BRIN sebut sistem peringatan dini tsunami Ina-TEWS mahal, tidak cocok di Indonesia

BRIN mengklaim Indonesia belum pernah menerapkan Ina-TEWS.

Kepala BRIN, Laksana Tri Handoko (pegang mik), sebut proyek peringatan dini tsunami Ina-TEWS mahal dan tidak cocok diterapkan di Indonesia. Alinea.id/Marselinus Gual

Kepala Badan Riset dan Inovasi Nasional (BRIN), Laksana Tri Handoko, mengatakan, penghentian program sistem deteksi tsunami dini berbasis kabel optik (Ina-TEWS) bukan karena masalah anggaran, melainkan mahal dan tidak cocok diterapkan di Indonesia.

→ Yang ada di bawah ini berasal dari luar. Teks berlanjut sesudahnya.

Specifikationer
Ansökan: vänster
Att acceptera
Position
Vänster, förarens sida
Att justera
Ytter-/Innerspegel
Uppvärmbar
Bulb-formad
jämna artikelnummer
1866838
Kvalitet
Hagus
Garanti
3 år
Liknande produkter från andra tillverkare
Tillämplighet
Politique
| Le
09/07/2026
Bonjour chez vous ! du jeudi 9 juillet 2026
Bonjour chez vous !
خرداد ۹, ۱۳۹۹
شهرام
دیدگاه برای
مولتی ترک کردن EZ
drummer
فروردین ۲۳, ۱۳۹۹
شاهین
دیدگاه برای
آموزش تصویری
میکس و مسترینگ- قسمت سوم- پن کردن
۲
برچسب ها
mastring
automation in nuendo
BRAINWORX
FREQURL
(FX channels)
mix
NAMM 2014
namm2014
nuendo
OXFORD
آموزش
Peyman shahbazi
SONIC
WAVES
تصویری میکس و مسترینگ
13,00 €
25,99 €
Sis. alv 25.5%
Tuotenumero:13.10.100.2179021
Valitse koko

 "Jadi, apa yang dilakukan di BRIN dan pada saat itu di BPPT (Badan Pengkajian dan Penerapan Teknologi) adalah riset. Jadi, kita belum pernah mengoperasikan alat yang namanya alat pendeteksi dini tsunami, belum pernah ada," katanya dalam konferensi pers di Gedung BJ Habibie, Jakarta, pada Jumat (10/2).

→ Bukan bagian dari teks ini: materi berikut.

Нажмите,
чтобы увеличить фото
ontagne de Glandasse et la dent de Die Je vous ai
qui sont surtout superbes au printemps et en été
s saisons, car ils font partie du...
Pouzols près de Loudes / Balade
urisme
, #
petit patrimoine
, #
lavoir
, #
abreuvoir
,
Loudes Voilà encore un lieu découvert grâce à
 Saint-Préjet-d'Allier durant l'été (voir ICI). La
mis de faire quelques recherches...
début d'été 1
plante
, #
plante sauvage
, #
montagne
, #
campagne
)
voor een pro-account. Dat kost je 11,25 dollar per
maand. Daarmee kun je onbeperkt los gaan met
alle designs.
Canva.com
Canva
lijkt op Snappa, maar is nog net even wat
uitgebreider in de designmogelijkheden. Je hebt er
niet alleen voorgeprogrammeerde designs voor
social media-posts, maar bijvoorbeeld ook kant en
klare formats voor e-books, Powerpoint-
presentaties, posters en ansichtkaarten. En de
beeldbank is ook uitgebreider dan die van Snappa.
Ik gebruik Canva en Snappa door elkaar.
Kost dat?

"Itu karena BRIN atau BPPT dulu tidak pernah menjadi operator alat pendeteksi dini tsunami. Yang operator seharusnya BMKG (Badan Meteorologi, Klimatologi, dan Geofisika). Jadi, yang kita lakukan adalah riset untuk membuat sistem pendeteksi dini tsunami yang paling baik," imbuhnya.

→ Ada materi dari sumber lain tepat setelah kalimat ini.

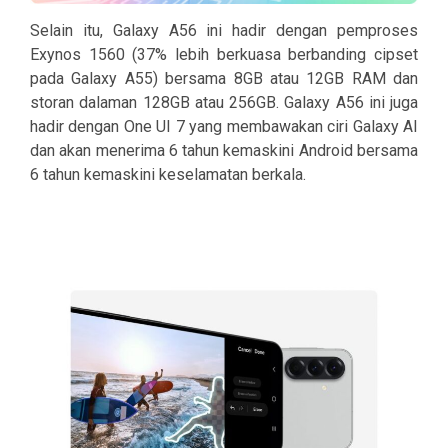
Selain itu, Galaxy A56 ini hadir dengan pemproses
Exynos 1560 (37% lebih berkuasa berbanding cipset
pada Galaxy A55) bersama 8GB atau 12GB RAM dan
storan dalaman 128GB atau 256GB. Galaxy A56 ini juga
hadir dengan One UI 7 yang membawakan ciri Galaxy AI
dan akan menerima 6 tahun kemaskini Android bersama
6 tahun kemaskini keselamatan berkala.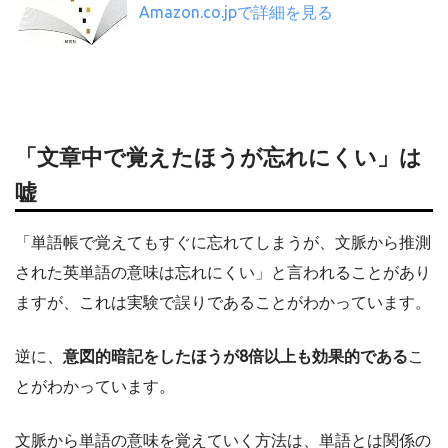
Amazon.co.jpで詳細を見る
「
文章中で覚えたほうが忘れにくい」は
嘘
「単語帳で覚えてもすぐに忘れてしまうが、文脈から推測
された英単語の意味は忘れにくい」と言われることがあり
ますが、これは実験で誤りであることがわかっています。
逆に、
意図的暗記をしたほうが8倍以上も効果的である
こ
とがわかっています。
文脈から単語の意味を覚えていく方法は、単語とは関係の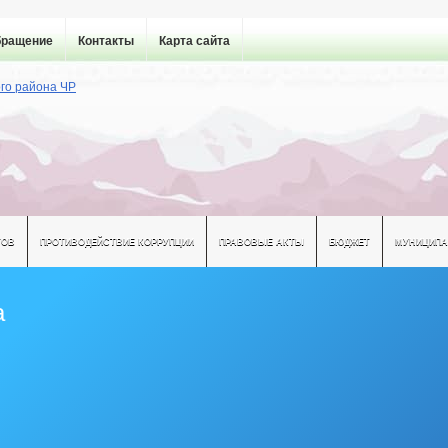
бращение
Контакты
Карта сайта
ТОВ
ПРОТИВОДЕЙСТВИЕ КОРРУПЦИИ
ПРАВОВЫЕ АКТЫ
БЮДЖЕТ
МУНИЦИПА
а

Ina-TEWS adalah sistem peringatan dini tsunami yang komprehensif, termasuk menerapkan teknologi decision support system (DSS). Sistem ini diresmikan Presiden ke-6 RI, Susilo Bambang Yudhoyono (SBY), pada 2008.

Handoko melanjutkan, program Ina-TEWS yang dihentikan dengan dalih sensor berbasis kabel optik di laut itu tidak berhasil. BMKG pun disebut keberatan dengan sistem tersebut.